Jeremiah Reeves

Jeremiah Reeves
Jeremiah Reeves in an undated picture
BornAugust 8, 1935
DiedMarch 28, 1958 (aged 22)
Known forControversial execution
Criminal statusExecuted by electrocution
ConvictionRape
Criminal penaltyDeath

Jeremiah Reeves (August 8, 1935 – March 28, 1958) was an African American jazz drummer and a suspected serial rapist who was executed by the state of Alabama by electrocution after being convicted of raping a white woman, Mabel Ann Crowder, in 1952. At the time of the events, Reeves was 16, working as a grocery delivery boy. He maintained his innocence at his trial. Reeves was a classmate of Claudette Colvin, who later attributed her political inclinations to the Reeves case.

There was physical evidence that Crowder had actually been raped. Reeves was also suspected in the subsequent rapes and attempted rapes of five other white women, one of whom identified him as her attacker. Crowder also identified Reeves as her attacker after he was taken into custody. Although there were credible allegations that the police had coerced Reeves into confessing, the U.S. Supreme Court rendered this a moot point when it ordered a retrial for Reeves, saying that the jury should've been allowed to learn how it was obtained. After a retrial in which the confession was not introduced, Reeves had his conviction and death sentence reinstated. He was an adult by the time he was executed in 1958.

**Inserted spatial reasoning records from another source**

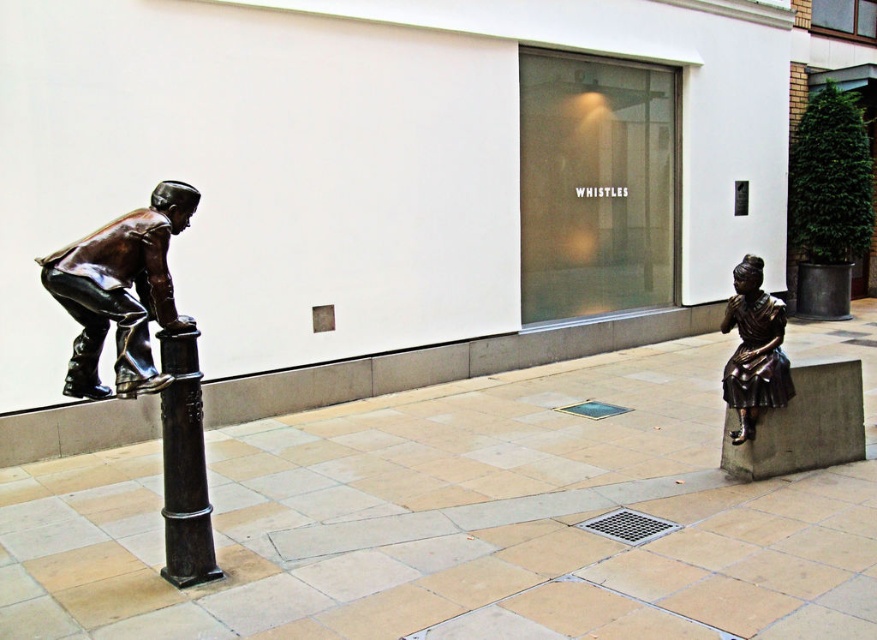
Based on the photo, you are standing in front of the modern building with the large glass window displaying the word WHISTLES. You see the bronze textured pole at left and the bronze statue at lower right. Which object is positioned further to the left?

The bronze textured pole at left is positioned further to the left than the bronze statue at lower right.

From the picture: You are an art curator planning to move the bronze statue at lower right closer to the bronze textured pole at left. Considering their sizes, which object will require more space when moving? Explain your reasoning.

The bronze textured pole at left requires more space when moving because it is larger in size than the bronze statue at lower right.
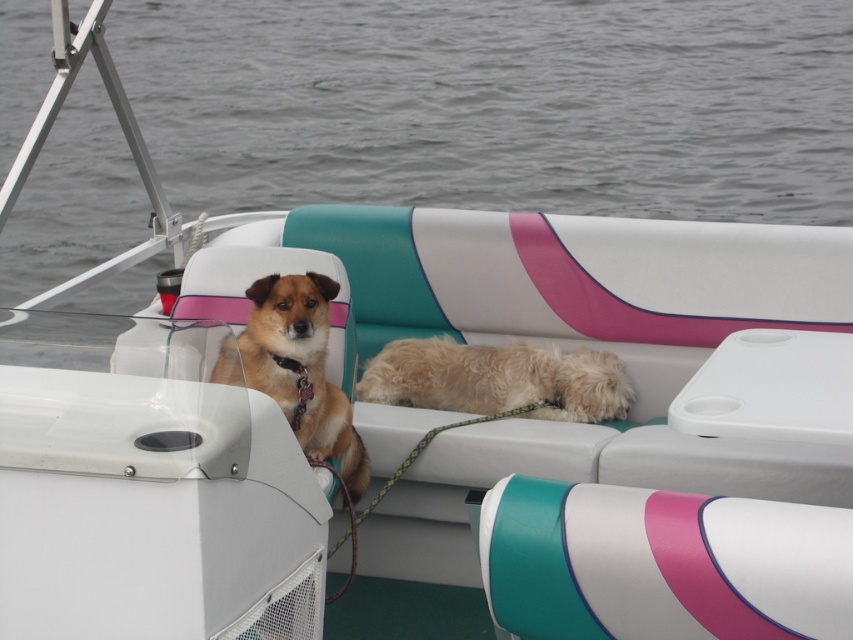
You are on a boat and want to know which dog is closer to you. The boat has a fuzzy beige dog at center and a brown furry dog at center. Which one is smaller?

The fuzzy beige dog at center is smaller than the brown furry dog at center.

You are a photographer on the boat and want to take a photo of both the fuzzy beige dog at center and the brown furry dog at center. Which dog should you focus on first if you want to capture the taller one in the frame?

The brown furry dog at center is taller than the fuzzy beige dog at center, so you should focus on the brown furry dog at center first to capture the taller one in the frame.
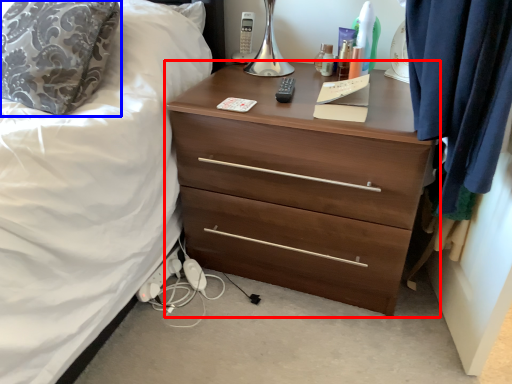
Question: Which point is further to the camera, chest of drawers (highlighted by a red box) or pillow (highlighted by a blue box)?

Choices:
 (A) chest of drawers
 (B) pillow

Answer: (B)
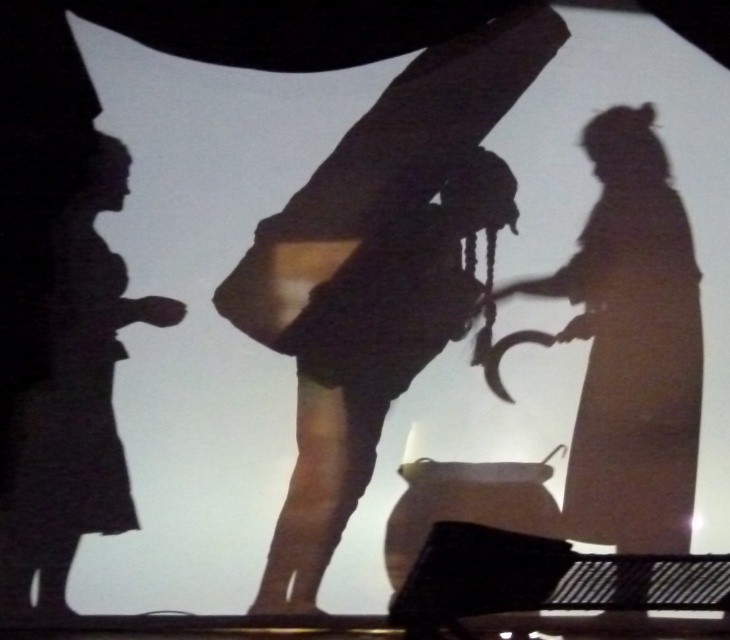
You are an observer standing in front of the silhouette projection. You see the silhouette figure at center and the black matte figure at left. Which one is positioned more to the right side of the scene?

The silhouette figure at center is positioned to the right of the black matte figure at left, so the silhouette figure at center is more to the right side of the scene.

Based on the scene description, where is the silhouette figure at center located in terms of coordinates?

The silhouette figure at center is located at point coordinates of (631, 346).

You are an event planner organizing a silhouette theater performance. You need to ensure that the silhouette figure at center and the black matte figure at left are positioned so that the central figure can gesture towards the left figure without overlapping. Given their sizes, is this arrangement feasible?

The silhouette figure at center is larger than the black matte figure at left. Since the central figure is bigger, it can gesture towards the smaller black matte figure at left without overlapping as long as they are positioned appropriately.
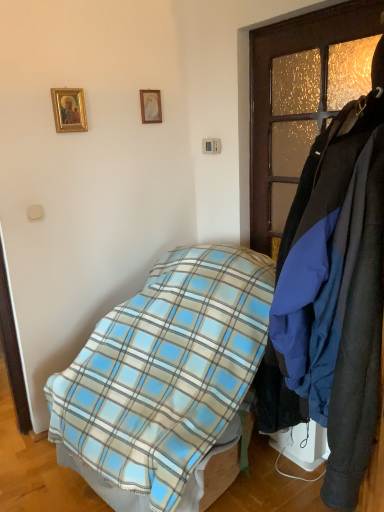
Locate an element on the screen. dark wood coat rack at right is located at coordinates (294, 106).

You are a GUI agent. You are given a task and a screenshot of the screen. Output one action in this format:
    pyautogui.click(x=<x>, y=<y>)
    Task: Click on the gold-framed picture at upper left, the 1th picture frame in the front-to-back sequence
    The height and width of the screenshot is (512, 384).
    Given the screenshot: What is the action you would take?
    pyautogui.click(x=69, y=110)

At what (x,y) coordinates should I click in order to perform the action: click on dark wood coat rack at right. Please return your answer as a coordinate pair (x, y). Image resolution: width=384 pixels, height=512 pixels. Looking at the image, I should click on (294, 106).

From the image's perspective, is gold-framed picture at upper left, the 1th picture frame when ordered from left to right, above or below dark wood coat rack at right?

Based on their image positions, gold-framed picture at upper left, the 1th picture frame when ordered from left to right, is located above dark wood coat rack at right.

Is gold-framed picture at upper left, the 1th picture frame when ordered from left to right, wider than dark wood coat rack at right?

Incorrect, the width of gold-framed picture at upper left, the 1th picture frame when ordered from left to right, does not surpass that of dark wood coat rack at right.

Does point (54, 91) come in front of point (321, 49)?

That is False.

Is gold-framed picture at upper left, the 1th picture frame when ordered from left to right, closer to the viewer compared to dark wood coat rack at right?

That is False.

Is blue plaid blanket at center situated inside wooden picture frame at upper center, which appears as the 1th picture frame when viewed from the right, or outside?

blue plaid blanket at center is located beyond the bounds of wooden picture frame at upper center, which appears as the 1th picture frame when viewed from the right.

Considering the sizes of objects blue plaid blanket at center and wooden picture frame at upper center, the 2th picture frame viewed from the left, in the image provided, who is thinner, blue plaid blanket at center or wooden picture frame at upper center, the 2th picture frame viewed from the left,?

wooden picture frame at upper center, the 2th picture frame viewed from the left, is thinner.

Identify the location of the 2nd picture frame behind the blue plaid blanket at center. This screenshot has height=512, width=384. (150, 106).

How different are the orientations of blue plaid blanket at center and wooden picture frame at upper center, the 2th picture frame viewed from the left, in degrees?

The angle between the facing direction of blue plaid blanket at center and the facing direction of wooden picture frame at upper center, the 2th picture frame viewed from the left, is 84.6 degrees.

Who is more distant, dark wood coat rack at right or blue plaid blanket at center?

blue plaid blanket at center is more distant.

Which is nearer, (286, 170) or (164, 471)?

Point (164, 471)

Would you say dark wood coat rack at right contains blue plaid blanket at center?

That's incorrect, blue plaid blanket at center is not inside dark wood coat rack at right.

Between dark wood coat rack at right and blue plaid blanket at center, which one has less height?

Standing shorter between the two is blue plaid blanket at center.

From the image's perspective, is blue plaid blanket at center located above or below dark wood coat rack at right?

Based on their image positions, blue plaid blanket at center is located beneath dark wood coat rack at right.

Which is more to the left, blue plaid blanket at center or dark wood coat rack at right?

Positioned to the left is blue plaid blanket at center.

Is blue plaid blanket at center oriented towards dark wood coat rack at right?

No, blue plaid blanket at center is not aimed at dark wood coat rack at right.

Is blue plaid blanket at center completely or partially outside of dark wood coat rack at right?

Indeed, blue plaid blanket at center is completely outside dark wood coat rack at right.

Locate an element on the screen. The height and width of the screenshot is (512, 384). picture frame positioned vertically above the gold-framed picture at upper left, the 1th picture frame in the front-to-back sequence (from a real-world perspective) is located at coordinates tap(150, 106).

From the picture: Does gold-framed picture at upper left, the 1th picture frame when ordered from left to right, appear on the right side of wooden picture frame at upper center, the 2th picture frame viewed from the left?

In fact, gold-framed picture at upper left, the 1th picture frame when ordered from left to right, is to the left of wooden picture frame at upper center, the 2th picture frame viewed from the left.

Based on the photo, which of these two, gold-framed picture at upper left, which is the 2th picture frame from back to front, or wooden picture frame at upper center, which appears as the 1th picture frame when viewed from the right, stands taller?

Standing taller between the two is gold-framed picture at upper left, which is the 2th picture frame from back to front.

From the image's perspective, which is below, gold-framed picture at upper left, which is the 2th picture frame from back to front, or wooden picture frame at upper center, which appears as the 1th picture frame when viewed from the right?

gold-framed picture at upper left, which is the 2th picture frame from back to front, appears lower in the image.

Is dark wood coat rack at right far away from gold-framed picture at upper left, which is the 2th picture frame from back to front?

No, dark wood coat rack at right is not far from gold-framed picture at upper left, which is the 2th picture frame from back to front.

Is dark wood coat rack at right turned away from gold-framed picture at upper left, which is the 2th picture frame from back to front?

No, dark wood coat rack at right is not facing away from gold-framed picture at upper left, which is the 2th picture frame from back to front.

Does dark wood coat rack at right have a greater width compared to gold-framed picture at upper left, which is the 2th picture frame from back to front?

Yes.

Which is more to the right, dark wood coat rack at right or gold-framed picture at upper left, which is the 2th picture frame from back to front?

Positioned to the right is dark wood coat rack at right.

Considering the sizes of wooden picture frame at upper center, placed as the 2th picture frame when sorted from front to back, and dark wood coat rack at right in the image, is wooden picture frame at upper center, placed as the 2th picture frame when sorted from front to back, taller or shorter than dark wood coat rack at right?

The Reeves case provoked anger among civil rights advocates. Martin Luther King Jr. noted that the controversy stemmed not from the question of guilt or innocence, but the severity of the sentence imposed on Reeves, especially given his youth:

A young man, Jeremiah Reeves, who was little more than a child when he was first arrested, died in the electric chair for the charge of rape. Whether or not he was guilty of this crime is a question that none of us can answer. But the issue before us now is not the innocence or guilt of Jeremiah Reeves. Even if he were guilty, it is the severity and inequality of the penalty that constitutes the injustice. Full grown white men committing comparable crimes against Negro girls are rare ever punished, and are never given the death penalty or even a life sentence.